Transitam entre denúncia (“Com esta lei,
poderemos condenar qualquer um por qualquer crime!”) e a ironia (“- Ó, Deus, que caso escolhemos para
julgar? / - Escolha qualquer um. Não faz diferença nenhuma, mesmo...”). São
poderosos, dinâmicos, bem construídos, embora eu não possa dizer “sem
exceções”. Estranhamente, o filme assume alguns momentos irrealisticamente didáticos,
com os personagens descrevendo as situações históricas da trama mesmo sem ter
nenhum motivo para fazê-lo além do de julgar a platéia incapaz de entender o
que se passa.

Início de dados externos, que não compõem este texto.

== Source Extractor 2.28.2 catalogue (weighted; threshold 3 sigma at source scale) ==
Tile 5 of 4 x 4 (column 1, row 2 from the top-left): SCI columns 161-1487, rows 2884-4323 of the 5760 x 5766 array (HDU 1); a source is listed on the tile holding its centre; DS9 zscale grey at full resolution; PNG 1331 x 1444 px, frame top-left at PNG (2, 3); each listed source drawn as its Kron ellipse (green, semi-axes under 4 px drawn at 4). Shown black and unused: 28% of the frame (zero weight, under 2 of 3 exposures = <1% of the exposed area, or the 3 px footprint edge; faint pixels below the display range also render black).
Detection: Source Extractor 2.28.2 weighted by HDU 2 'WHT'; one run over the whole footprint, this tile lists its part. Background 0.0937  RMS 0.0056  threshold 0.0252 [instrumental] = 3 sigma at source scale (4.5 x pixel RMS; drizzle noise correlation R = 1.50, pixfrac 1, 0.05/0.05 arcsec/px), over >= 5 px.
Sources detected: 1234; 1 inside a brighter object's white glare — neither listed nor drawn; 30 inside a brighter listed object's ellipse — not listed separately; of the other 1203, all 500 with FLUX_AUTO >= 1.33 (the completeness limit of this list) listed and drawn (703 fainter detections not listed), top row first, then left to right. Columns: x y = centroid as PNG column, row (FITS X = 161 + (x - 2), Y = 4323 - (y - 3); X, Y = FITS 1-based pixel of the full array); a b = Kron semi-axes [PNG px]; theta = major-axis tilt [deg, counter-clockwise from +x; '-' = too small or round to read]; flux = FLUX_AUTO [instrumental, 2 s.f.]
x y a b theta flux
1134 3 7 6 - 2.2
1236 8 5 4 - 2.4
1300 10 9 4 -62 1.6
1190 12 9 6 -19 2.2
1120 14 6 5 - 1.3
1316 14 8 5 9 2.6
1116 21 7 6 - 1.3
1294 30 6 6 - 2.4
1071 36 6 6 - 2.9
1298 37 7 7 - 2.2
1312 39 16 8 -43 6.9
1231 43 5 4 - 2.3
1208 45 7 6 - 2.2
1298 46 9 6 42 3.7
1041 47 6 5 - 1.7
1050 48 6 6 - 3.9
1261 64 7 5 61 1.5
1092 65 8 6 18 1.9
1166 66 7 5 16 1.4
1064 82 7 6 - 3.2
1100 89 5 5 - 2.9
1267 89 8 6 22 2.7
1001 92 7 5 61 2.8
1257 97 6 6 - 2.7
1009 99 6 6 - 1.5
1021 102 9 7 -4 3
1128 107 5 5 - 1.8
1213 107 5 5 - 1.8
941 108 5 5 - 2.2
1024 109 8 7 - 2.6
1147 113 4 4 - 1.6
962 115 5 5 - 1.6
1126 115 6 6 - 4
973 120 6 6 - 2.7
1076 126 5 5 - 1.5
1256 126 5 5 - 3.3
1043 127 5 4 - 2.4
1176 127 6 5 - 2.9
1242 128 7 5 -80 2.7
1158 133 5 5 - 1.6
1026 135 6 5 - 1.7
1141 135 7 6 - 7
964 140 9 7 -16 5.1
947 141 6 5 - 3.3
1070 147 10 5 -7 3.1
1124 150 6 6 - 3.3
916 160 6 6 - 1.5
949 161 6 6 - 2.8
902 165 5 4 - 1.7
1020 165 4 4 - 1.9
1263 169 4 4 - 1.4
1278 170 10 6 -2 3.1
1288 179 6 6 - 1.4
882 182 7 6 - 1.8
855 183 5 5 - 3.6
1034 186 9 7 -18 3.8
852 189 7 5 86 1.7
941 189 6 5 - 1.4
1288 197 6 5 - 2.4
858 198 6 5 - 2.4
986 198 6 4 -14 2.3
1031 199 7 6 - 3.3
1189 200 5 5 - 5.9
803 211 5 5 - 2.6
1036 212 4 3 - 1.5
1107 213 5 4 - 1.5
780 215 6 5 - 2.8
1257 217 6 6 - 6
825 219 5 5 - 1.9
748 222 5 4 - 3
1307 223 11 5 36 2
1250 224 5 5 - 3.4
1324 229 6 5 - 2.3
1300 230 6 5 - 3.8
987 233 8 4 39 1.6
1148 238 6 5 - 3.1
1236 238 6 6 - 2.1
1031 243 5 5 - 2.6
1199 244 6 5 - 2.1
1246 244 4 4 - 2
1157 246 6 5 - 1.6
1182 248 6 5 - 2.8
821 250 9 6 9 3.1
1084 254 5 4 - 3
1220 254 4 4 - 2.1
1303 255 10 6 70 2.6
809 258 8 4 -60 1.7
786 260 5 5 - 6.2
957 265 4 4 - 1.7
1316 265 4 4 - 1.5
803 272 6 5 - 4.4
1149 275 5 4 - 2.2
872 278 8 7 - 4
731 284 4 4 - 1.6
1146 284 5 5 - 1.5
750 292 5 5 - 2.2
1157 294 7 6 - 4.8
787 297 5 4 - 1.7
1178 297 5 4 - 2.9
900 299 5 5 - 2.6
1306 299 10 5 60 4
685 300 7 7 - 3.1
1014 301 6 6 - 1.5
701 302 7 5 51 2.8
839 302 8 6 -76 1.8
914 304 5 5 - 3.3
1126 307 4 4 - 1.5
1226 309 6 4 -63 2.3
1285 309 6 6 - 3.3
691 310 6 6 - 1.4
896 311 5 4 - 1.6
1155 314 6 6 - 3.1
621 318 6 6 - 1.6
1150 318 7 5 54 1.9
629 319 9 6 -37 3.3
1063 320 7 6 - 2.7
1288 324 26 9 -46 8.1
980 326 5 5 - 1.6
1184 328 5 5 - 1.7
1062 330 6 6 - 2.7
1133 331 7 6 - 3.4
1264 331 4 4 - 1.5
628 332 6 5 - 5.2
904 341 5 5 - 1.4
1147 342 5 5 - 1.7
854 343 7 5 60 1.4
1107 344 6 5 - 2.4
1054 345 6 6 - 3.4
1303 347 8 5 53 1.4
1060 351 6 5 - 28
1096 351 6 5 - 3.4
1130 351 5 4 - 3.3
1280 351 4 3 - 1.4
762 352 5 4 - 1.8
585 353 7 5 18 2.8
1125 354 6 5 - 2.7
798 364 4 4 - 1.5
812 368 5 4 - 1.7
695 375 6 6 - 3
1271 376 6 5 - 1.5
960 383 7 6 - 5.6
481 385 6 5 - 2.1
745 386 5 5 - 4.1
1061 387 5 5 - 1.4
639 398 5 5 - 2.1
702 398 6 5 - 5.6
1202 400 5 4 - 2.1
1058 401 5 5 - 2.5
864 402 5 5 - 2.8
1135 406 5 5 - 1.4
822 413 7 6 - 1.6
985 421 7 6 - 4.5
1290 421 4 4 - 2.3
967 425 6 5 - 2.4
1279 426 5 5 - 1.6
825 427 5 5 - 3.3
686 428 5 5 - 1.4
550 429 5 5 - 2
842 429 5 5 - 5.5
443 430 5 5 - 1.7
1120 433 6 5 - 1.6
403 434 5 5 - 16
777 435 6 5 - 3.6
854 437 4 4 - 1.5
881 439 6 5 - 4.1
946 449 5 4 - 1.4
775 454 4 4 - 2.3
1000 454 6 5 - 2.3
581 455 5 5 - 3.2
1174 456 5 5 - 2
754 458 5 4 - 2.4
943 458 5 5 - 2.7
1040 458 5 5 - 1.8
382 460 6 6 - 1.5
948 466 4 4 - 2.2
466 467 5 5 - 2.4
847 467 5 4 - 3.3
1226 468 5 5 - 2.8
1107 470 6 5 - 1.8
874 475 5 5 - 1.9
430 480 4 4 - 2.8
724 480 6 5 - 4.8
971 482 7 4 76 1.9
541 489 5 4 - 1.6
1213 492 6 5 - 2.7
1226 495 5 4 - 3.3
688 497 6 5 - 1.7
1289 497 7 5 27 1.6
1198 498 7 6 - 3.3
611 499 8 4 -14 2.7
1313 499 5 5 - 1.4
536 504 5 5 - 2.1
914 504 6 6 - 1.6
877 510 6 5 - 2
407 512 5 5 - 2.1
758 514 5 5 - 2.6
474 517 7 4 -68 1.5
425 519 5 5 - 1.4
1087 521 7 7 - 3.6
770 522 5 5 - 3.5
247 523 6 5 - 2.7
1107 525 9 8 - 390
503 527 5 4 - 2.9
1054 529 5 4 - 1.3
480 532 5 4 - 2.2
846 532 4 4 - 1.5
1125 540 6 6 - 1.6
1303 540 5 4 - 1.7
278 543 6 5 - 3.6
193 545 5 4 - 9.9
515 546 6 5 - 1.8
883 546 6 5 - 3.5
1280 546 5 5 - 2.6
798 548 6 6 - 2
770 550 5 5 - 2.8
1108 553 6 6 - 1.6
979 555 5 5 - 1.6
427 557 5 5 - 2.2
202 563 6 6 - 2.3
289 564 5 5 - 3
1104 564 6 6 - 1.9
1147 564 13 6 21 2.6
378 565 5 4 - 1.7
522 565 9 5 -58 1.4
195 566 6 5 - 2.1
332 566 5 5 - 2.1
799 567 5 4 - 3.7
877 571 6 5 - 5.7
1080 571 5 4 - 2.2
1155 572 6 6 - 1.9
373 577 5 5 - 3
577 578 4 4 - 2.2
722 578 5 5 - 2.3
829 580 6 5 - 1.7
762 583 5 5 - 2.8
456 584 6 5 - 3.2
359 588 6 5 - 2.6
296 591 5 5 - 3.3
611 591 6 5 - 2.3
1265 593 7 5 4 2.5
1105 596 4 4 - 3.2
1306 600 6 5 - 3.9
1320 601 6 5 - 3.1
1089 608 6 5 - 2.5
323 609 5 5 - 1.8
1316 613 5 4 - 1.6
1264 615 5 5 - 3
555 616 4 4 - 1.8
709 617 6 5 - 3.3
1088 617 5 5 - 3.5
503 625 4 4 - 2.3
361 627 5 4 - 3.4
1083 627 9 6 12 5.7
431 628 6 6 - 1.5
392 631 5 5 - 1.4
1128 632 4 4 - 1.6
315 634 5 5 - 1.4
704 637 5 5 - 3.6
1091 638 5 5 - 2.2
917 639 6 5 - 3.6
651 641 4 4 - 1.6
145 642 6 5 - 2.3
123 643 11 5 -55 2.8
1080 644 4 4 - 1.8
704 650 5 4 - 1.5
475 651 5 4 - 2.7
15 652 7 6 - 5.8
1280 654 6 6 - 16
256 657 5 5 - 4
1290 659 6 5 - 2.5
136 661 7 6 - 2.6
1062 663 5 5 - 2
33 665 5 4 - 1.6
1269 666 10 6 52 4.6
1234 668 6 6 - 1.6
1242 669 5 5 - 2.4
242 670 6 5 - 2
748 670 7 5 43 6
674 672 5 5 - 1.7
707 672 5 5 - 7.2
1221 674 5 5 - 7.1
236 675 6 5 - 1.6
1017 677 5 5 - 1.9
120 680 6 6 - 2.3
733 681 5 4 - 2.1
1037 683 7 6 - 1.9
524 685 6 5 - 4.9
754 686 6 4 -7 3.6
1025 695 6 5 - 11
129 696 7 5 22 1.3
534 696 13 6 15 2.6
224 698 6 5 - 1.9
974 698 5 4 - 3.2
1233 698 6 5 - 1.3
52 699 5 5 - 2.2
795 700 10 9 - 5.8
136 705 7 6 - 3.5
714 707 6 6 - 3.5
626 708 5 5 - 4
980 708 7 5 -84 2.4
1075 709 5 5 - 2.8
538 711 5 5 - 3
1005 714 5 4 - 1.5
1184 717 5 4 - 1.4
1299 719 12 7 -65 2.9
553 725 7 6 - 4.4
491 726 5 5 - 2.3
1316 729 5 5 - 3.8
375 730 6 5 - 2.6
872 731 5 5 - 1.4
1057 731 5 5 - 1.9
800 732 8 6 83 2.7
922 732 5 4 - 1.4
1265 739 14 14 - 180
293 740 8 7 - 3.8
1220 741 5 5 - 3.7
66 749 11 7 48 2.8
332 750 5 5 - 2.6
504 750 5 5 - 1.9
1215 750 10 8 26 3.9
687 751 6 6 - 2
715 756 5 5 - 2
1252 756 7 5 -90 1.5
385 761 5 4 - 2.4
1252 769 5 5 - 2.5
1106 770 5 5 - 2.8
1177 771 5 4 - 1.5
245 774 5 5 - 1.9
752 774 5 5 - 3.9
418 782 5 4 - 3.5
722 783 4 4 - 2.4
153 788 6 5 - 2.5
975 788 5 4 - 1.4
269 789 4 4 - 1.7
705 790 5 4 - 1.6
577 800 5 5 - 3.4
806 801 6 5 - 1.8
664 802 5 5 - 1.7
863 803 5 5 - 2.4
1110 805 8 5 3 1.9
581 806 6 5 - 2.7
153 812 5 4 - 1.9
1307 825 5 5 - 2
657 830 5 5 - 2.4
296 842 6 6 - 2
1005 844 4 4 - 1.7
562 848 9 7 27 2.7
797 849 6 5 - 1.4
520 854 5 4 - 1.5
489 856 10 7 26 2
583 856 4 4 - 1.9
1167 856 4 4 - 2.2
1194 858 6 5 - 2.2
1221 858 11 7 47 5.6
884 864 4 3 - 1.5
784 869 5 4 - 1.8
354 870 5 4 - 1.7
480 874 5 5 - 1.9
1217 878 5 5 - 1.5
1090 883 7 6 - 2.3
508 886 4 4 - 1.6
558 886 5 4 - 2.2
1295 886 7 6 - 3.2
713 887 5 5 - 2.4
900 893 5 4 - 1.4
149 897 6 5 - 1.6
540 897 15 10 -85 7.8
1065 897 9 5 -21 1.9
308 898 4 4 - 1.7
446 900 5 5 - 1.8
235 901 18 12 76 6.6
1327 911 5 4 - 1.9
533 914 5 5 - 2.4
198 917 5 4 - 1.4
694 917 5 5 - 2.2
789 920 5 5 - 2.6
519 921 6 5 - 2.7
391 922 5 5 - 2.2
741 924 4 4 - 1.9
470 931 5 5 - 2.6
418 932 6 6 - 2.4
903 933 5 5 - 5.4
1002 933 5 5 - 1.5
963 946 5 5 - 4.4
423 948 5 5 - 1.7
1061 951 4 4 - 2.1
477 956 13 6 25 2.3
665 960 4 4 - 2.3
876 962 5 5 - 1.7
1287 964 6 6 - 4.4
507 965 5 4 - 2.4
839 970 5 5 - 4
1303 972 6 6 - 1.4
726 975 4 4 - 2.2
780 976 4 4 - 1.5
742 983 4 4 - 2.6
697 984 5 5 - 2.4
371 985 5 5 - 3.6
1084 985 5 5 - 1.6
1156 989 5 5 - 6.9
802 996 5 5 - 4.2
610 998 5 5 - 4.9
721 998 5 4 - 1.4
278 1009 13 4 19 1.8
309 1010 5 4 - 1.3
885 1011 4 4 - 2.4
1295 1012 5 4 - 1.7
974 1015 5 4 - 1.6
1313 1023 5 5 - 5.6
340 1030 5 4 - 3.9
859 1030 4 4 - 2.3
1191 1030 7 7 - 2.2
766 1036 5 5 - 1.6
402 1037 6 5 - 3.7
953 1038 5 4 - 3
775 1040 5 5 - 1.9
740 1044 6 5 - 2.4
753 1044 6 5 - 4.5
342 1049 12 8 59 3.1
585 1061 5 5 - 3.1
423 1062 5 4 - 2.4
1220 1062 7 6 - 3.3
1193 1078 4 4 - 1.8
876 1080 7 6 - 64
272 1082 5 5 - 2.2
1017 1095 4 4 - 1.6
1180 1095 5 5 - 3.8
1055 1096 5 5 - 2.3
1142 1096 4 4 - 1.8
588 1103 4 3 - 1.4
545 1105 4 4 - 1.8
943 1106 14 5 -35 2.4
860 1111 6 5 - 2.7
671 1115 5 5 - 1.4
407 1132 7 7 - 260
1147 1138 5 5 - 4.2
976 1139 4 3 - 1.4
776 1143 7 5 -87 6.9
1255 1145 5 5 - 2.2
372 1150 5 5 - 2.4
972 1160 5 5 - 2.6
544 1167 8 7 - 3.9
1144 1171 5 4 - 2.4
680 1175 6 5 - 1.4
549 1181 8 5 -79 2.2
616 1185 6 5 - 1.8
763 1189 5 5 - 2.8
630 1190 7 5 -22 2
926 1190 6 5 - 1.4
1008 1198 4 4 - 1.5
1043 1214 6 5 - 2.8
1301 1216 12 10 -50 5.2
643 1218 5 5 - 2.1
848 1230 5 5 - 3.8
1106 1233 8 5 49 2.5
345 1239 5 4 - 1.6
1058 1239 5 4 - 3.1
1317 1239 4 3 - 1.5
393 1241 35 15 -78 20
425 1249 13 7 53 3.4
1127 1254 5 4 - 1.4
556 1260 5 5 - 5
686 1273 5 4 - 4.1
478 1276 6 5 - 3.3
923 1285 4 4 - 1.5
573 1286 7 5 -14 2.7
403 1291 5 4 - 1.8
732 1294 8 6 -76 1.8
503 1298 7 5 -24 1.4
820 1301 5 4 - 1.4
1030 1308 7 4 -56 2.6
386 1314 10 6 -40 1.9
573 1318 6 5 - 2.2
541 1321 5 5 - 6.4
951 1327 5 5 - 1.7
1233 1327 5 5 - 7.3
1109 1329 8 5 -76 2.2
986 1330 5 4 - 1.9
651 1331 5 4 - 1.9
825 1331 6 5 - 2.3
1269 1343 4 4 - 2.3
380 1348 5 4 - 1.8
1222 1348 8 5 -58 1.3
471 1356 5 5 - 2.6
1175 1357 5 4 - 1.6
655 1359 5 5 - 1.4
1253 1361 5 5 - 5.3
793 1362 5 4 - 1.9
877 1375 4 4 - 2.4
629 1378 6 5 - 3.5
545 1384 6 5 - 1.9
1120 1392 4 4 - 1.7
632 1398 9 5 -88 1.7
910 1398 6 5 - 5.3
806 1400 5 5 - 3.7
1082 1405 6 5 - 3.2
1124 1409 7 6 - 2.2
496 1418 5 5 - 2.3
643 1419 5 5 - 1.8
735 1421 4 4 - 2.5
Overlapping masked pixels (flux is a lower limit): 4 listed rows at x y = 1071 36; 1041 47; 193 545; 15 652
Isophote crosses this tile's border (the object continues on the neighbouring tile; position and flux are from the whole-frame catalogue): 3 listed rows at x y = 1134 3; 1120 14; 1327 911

São momentos tão inúteis
que a mais básica revisão de roteiro os eliminaria. Em se tratando de um
roteiro tão excelente, é muito estranha a presença destes estranhos trechos.
Nada que dilua o
poder artístico e jurídico desta pequena jóia européia. “Seção Especial de
Justiça” jamais cansa, apesar de se sustentar basicamente em diálogos; vale-se
de grandes sacadas de edição, uma história geniosa, personagens bem trabalhados
e um retrato assustadoramente real da ocupação nazista na França. Sua pequena divulgação fora das fronteiras
européias pode escusar o seu desconhecimento por parte dos cinéfilos. Sem essa
desculpa, porém, não tê-lo assistido é nada menos que imperdoável.